DIRECTIONS FOR THIS TASK -
Print the data below line for line, leaving out the pictures.

+++

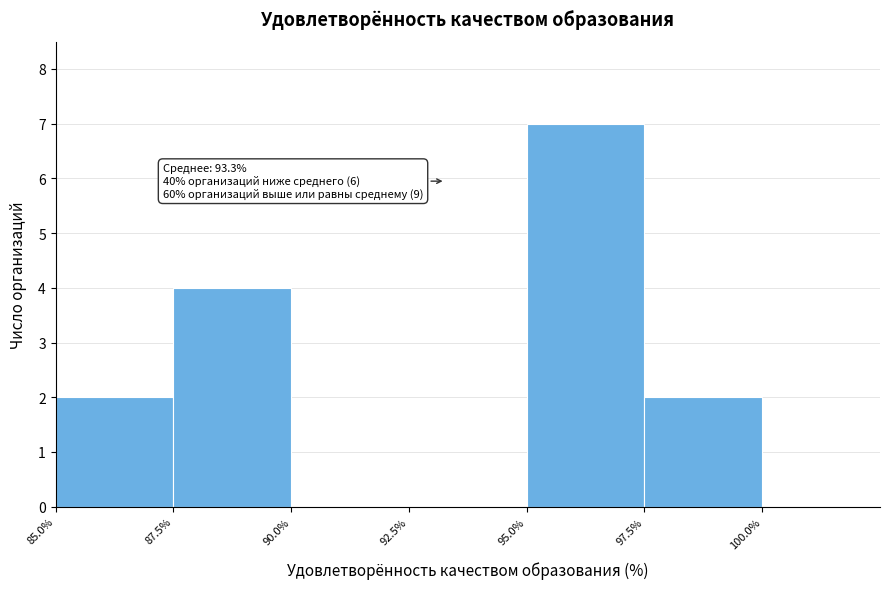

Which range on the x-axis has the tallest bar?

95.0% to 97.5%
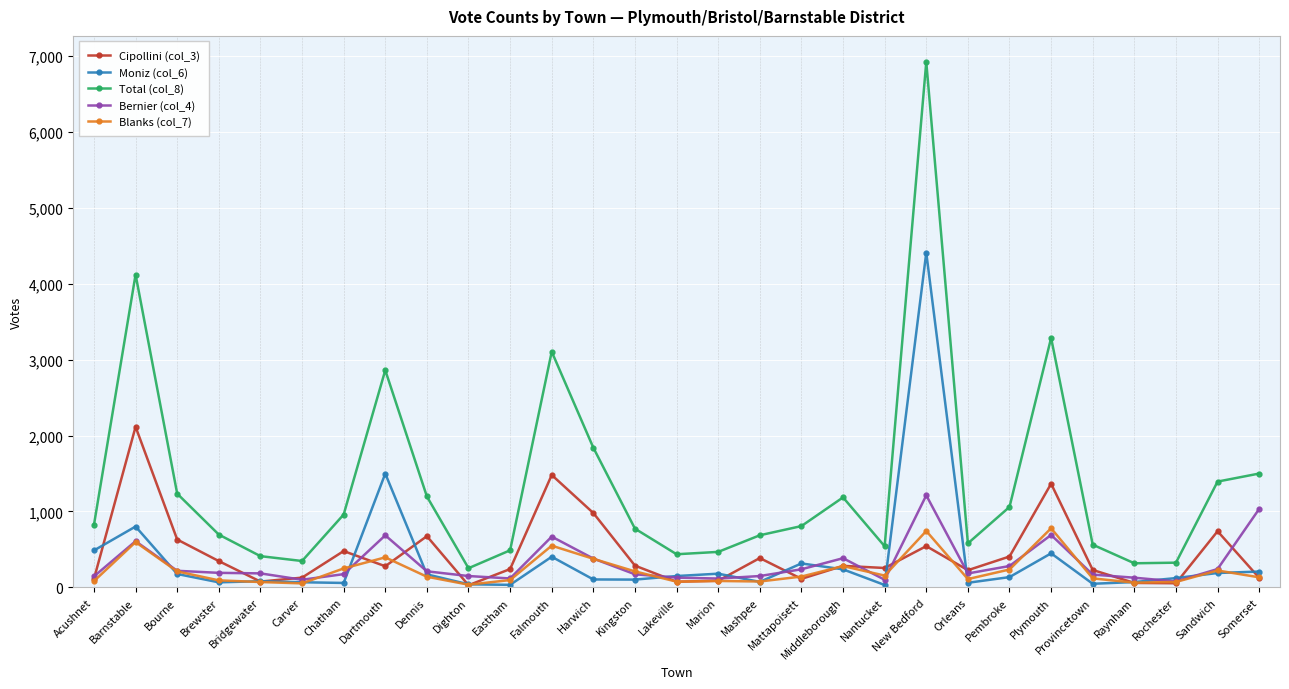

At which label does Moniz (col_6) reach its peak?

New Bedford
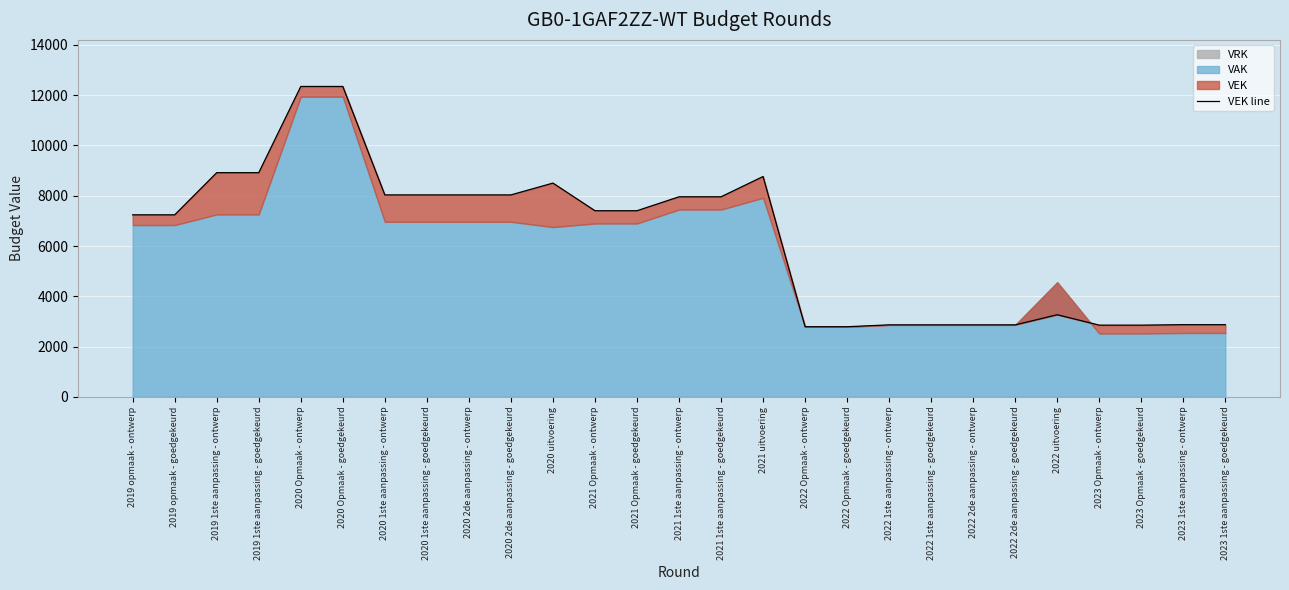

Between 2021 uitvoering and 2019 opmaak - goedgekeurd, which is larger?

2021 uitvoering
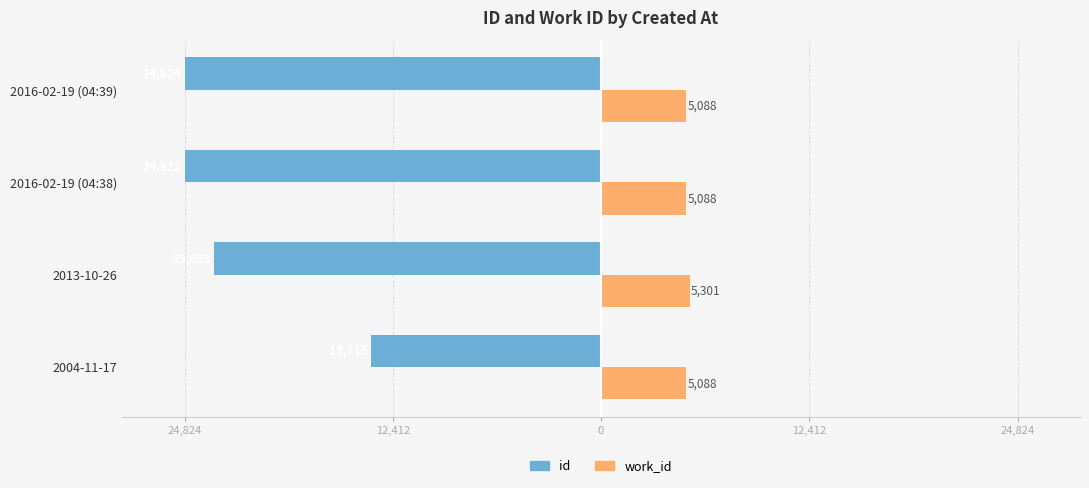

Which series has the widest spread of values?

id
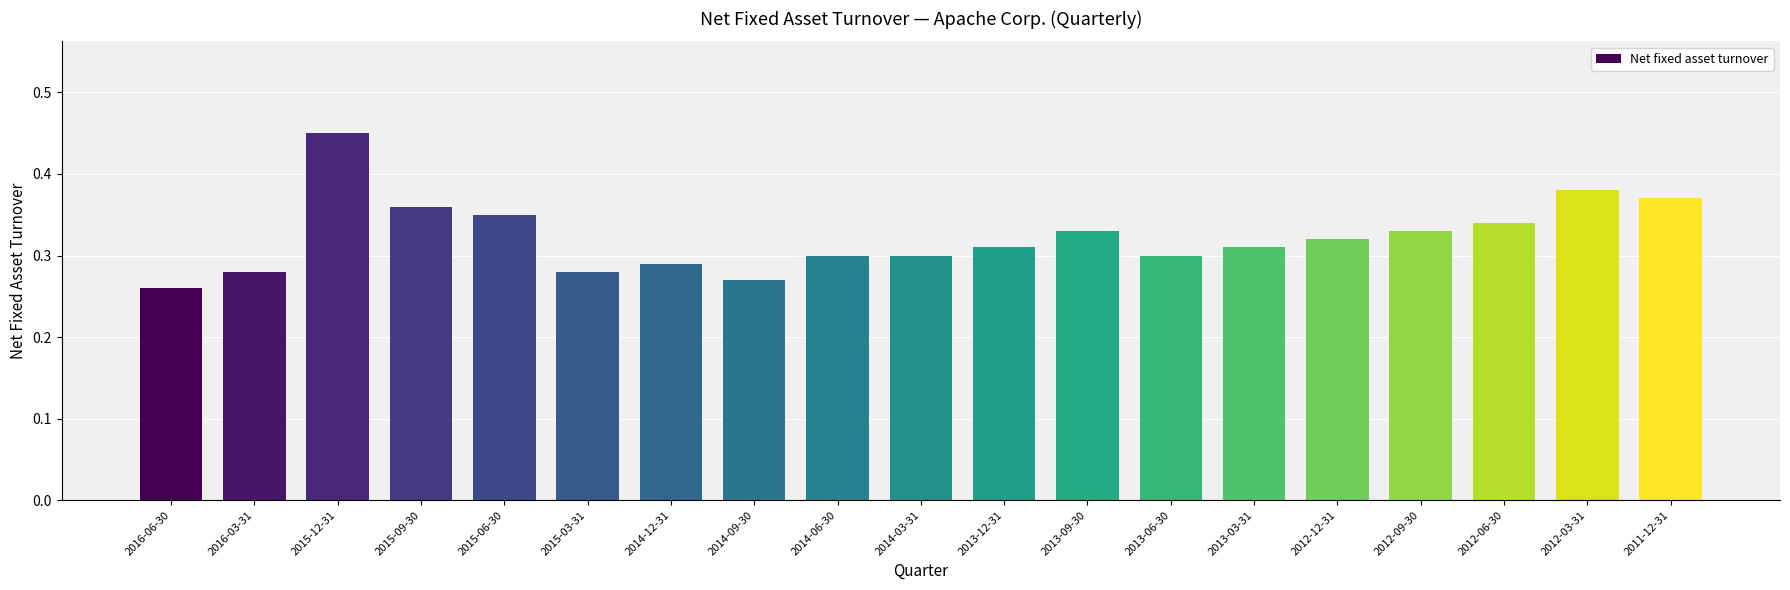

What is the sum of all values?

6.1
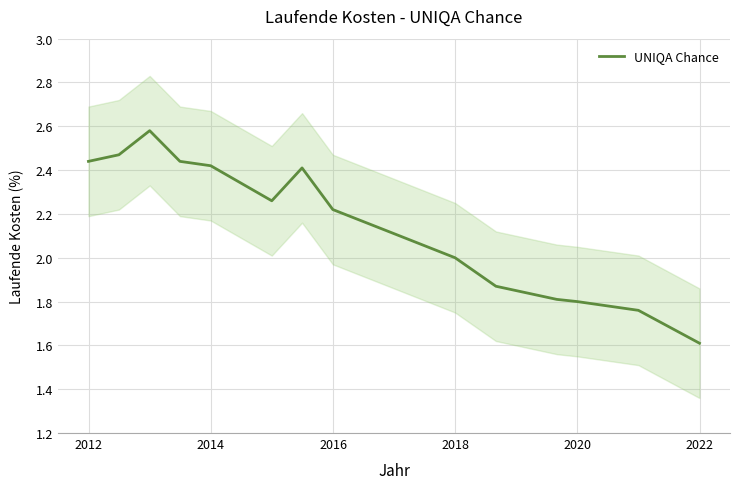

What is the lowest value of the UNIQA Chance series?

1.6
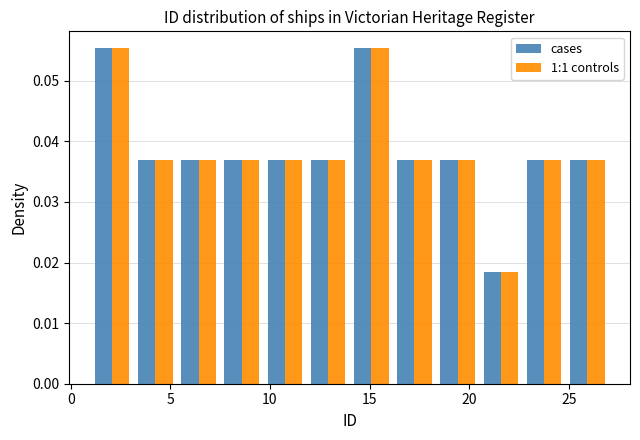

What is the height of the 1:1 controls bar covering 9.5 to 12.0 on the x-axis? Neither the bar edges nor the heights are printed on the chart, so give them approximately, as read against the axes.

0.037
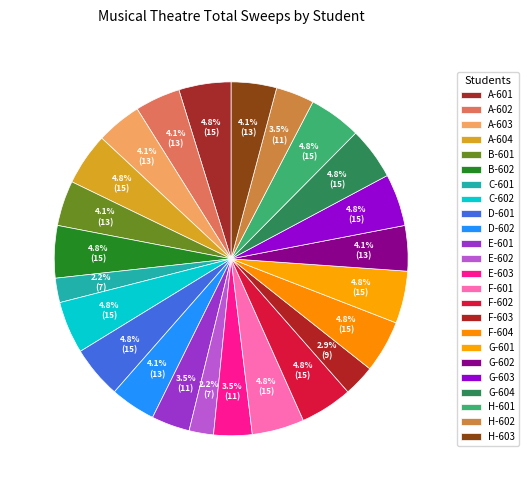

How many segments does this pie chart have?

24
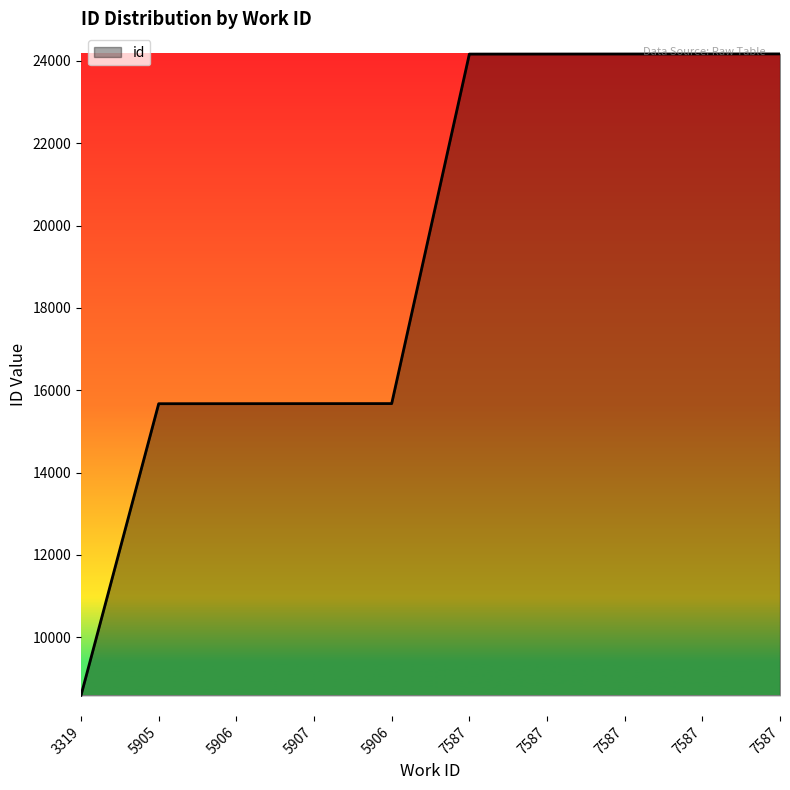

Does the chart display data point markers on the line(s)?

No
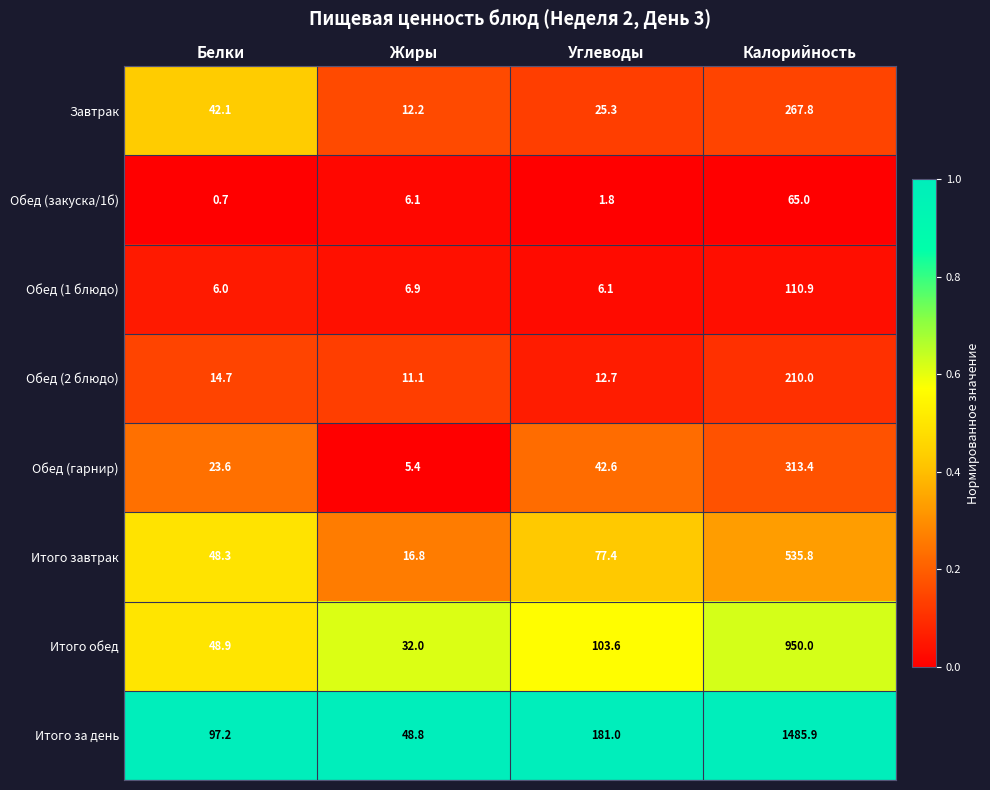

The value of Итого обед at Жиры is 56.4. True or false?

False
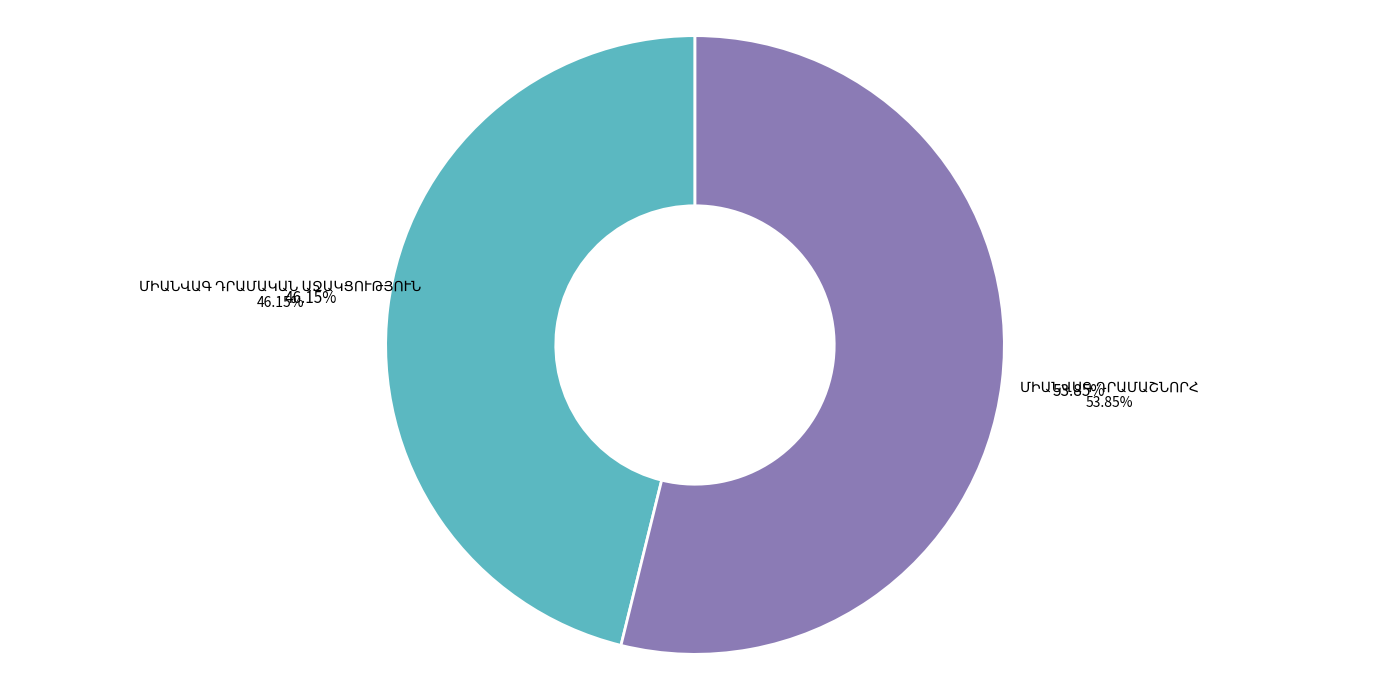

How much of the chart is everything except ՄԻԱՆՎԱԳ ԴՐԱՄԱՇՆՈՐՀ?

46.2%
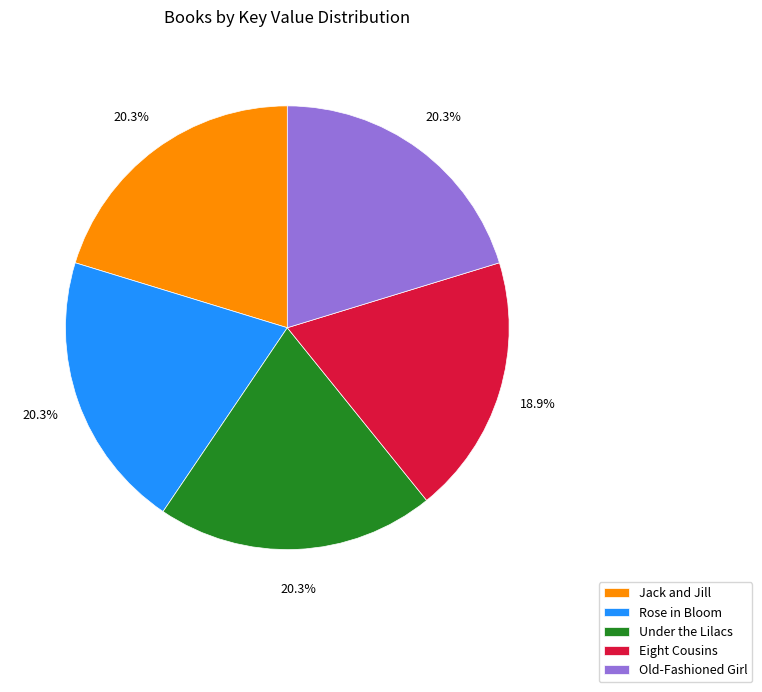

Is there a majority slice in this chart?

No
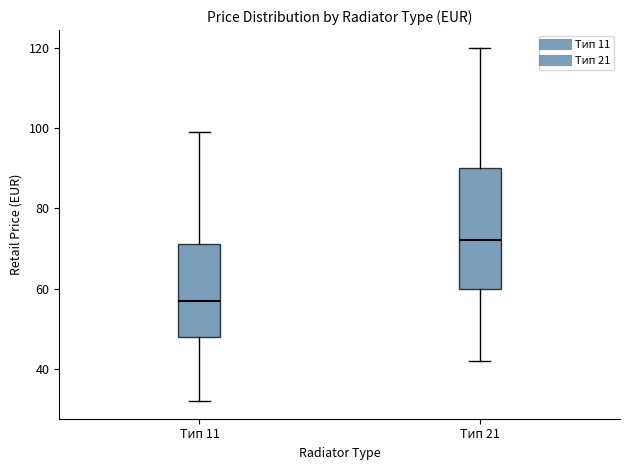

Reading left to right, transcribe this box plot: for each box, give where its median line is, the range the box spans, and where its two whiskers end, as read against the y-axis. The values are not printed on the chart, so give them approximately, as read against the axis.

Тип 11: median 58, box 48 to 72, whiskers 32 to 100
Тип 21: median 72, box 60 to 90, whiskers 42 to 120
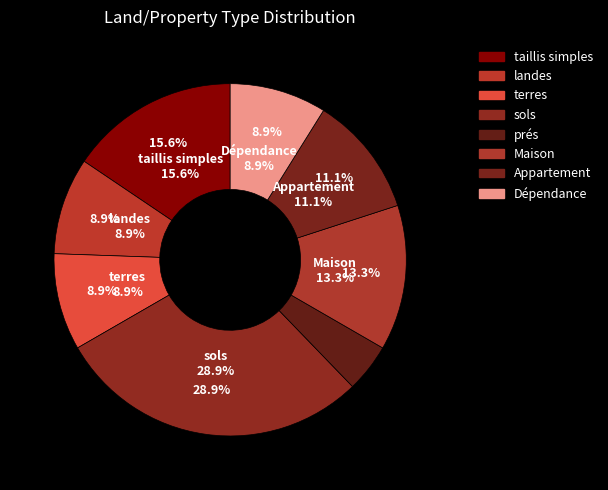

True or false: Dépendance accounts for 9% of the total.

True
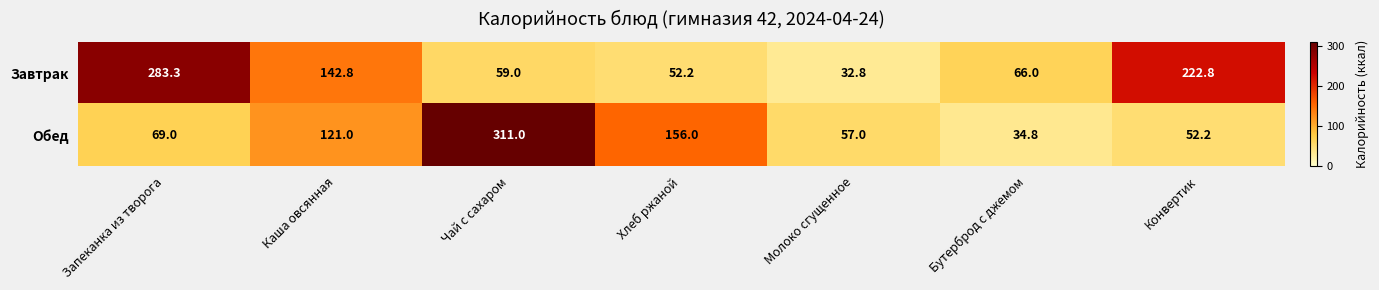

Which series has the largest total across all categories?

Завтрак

+++

FINAL ANSWER -
Which range on the x-axis has the tallest bar?

95.0% to 97.5%

At which label does Moniz (col_6) reach its peak?

New Bedford

Between 2021 uitvoering and 2019 opmaak - goedgekeurd, which is larger?

2021 uitvoering

Which series has the widest spread of values?

id

What is the sum of all values?

6.1

What is the lowest value of the UNIQA Chance series?

1.6

What is the height of the 1:1 controls bar covering 9.5 to 12.0 on the x-axis? Neither the bar edges nor the heights are printed on the chart, so give them approximately, as read against the axes.

0.037

How many segments does this pie chart have?

24

Does the chart display data point markers on the line(s)?

No

The value of Итого обед at Жиры is 56.4. True or false?

False

How much of the chart is everything except ՄԻԱՆՎԱԳ ԴՐԱՄԱՇՆՈՐՀ?

46.2%

Is there a majority slice in this chart?

No

Reading left to right, transcribe this box plot: for each box, give where its median line is, the range the box spans, and where its two whiskers end, as read against the y-axis. The values are not printed on the chart, so give them approximately, as read against the axis.

Тип 11: median 58, box 48 to 72, whiskers 32 to 100
Тип 21: median 72, box 60 to 90, whiskers 42 to 120

True or false: Dépendance accounts for 9% of the total.

True

Which series has the largest total across all categories?

Завтрак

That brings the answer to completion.